The “Green Deal,” whose launch was announced during COP25 by the EU, leaves no doubt. “Carp, I christen you rabbit”. As sustainable development is no longer enough as a smokescreen, this “Green Deal” is nothing more than the new mask of green capitalism (adding a touch of “fair transition” to make the unions doze off) … To protect competivity, an import tax will be imposed … but the EU can continue exporting its cheap agricultural products to the South, bankrupting local producers.

In Madrid, the Chinese government posed as a defender of the global South. It set as a precondition for its climate goals that the rich countries must honour their pledges of financial aid and compensation for “losses and damages” incurred by the poor countries. But this is only tactics. Like those of all imperialisms, Peking’s concerns are geostrategic: extend its foreign control and strengthen its military potential.

The EU and China have only one thing in mind: take advantage of the U.S. administration’s climate denial to win over “green capitalism’s” markets … and global hegemony. The other side of the coin is delocalising dirty production towards peripheral countries, geological storage of CO2, illogical expansion of nuclear power, not counting grey emissions and those of international transport, and cornering lands and forests’ capacities to absorb CO2. It is no coincidence that China is relaunching its coal production.

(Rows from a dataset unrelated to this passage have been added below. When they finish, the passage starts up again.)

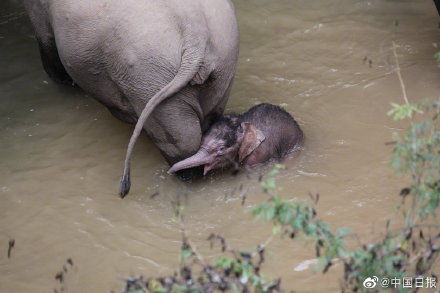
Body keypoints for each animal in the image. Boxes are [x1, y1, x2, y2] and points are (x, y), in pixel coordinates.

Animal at [22, 0, 239, 196]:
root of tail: (196, 35)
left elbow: (50, 53)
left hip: (148, 76)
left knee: (181, 141)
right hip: (223, 65)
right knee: (209, 119)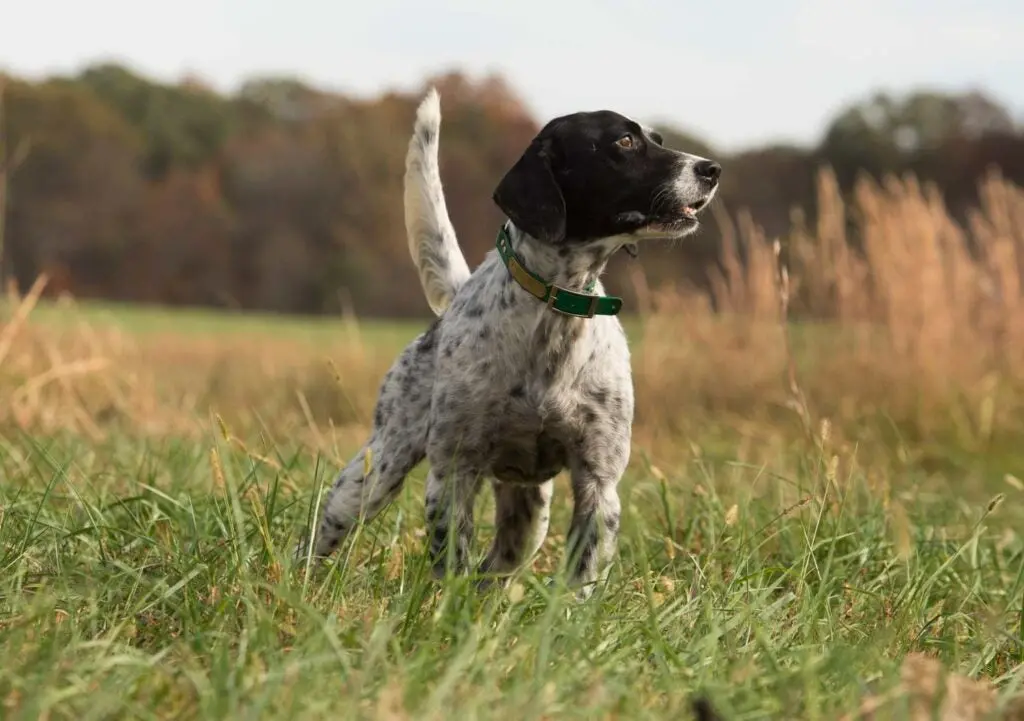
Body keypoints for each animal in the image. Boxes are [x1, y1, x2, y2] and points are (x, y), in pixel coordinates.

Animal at [299, 88, 720, 598]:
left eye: (657, 139)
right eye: (623, 141)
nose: (712, 168)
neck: (556, 308)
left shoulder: (598, 482)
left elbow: (579, 579)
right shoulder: (454, 473)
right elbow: (451, 563)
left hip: (530, 515)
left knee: (492, 569)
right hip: (374, 472)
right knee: (323, 534)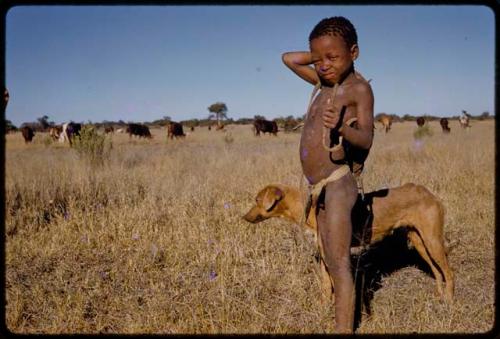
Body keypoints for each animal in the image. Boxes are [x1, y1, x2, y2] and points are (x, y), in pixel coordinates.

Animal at [244, 183, 456, 302]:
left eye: (257, 200)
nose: (244, 217)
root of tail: (429, 193)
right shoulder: (324, 256)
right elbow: (326, 286)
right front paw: (324, 307)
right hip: (420, 242)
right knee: (437, 271)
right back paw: (440, 294)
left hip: (433, 241)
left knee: (449, 272)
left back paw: (450, 299)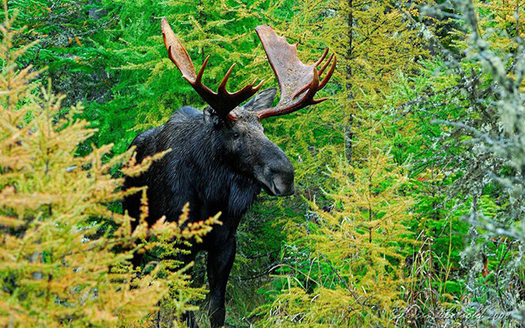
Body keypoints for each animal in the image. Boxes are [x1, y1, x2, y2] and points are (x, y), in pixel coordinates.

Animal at [122, 18, 336, 328]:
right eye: (235, 133)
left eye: (263, 130)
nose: (285, 176)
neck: (211, 197)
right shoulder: (181, 242)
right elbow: (186, 310)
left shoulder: (225, 244)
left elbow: (216, 310)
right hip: (132, 225)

Along with two other activists, Greta Thunberg recently wrote that “the climate crisis is not just about the environment. It is a crisis of human rights, justice and political will. It was fed by colonial, racist and patriarchal systems of oppression. We must all dismantle them.” At the COP tribune, the young Swede declared that the solution would come from peoples, not summits. This is the solution that must be reached after a quarter-century of capitalist Climate High Masses: the solution will come from struggle, not COPs!

No market mechanism will halt the climate catastrophe caused by the market. Destruction of society and nature are two sides of the same coin. Repairing society and nature absolutely requires producing less, transporting less and sharing more, to satisfy real social needs, not those of capital accumulation. It is a choice of society and of civilisation, only struggles can put forth or confirm such choices. The enemy must be clearly named. The enemy is the capitalist system; productivist, exploitative, racist, patriarchal and deadly.

>> The article above was written by Daniel Tanuro.  Daniel Tanuro is a certified agriculturalist and eco-socialist environmentalist and writes for “La gauche”, (the monthly of the LCR-SAP, Belgian section of the Fourth International). He is also the author of “The Impossibility of Green Capitalism" (Resistance Books, Merlin and IIRE) and “Le moment Trump” (Demopolis, 2018).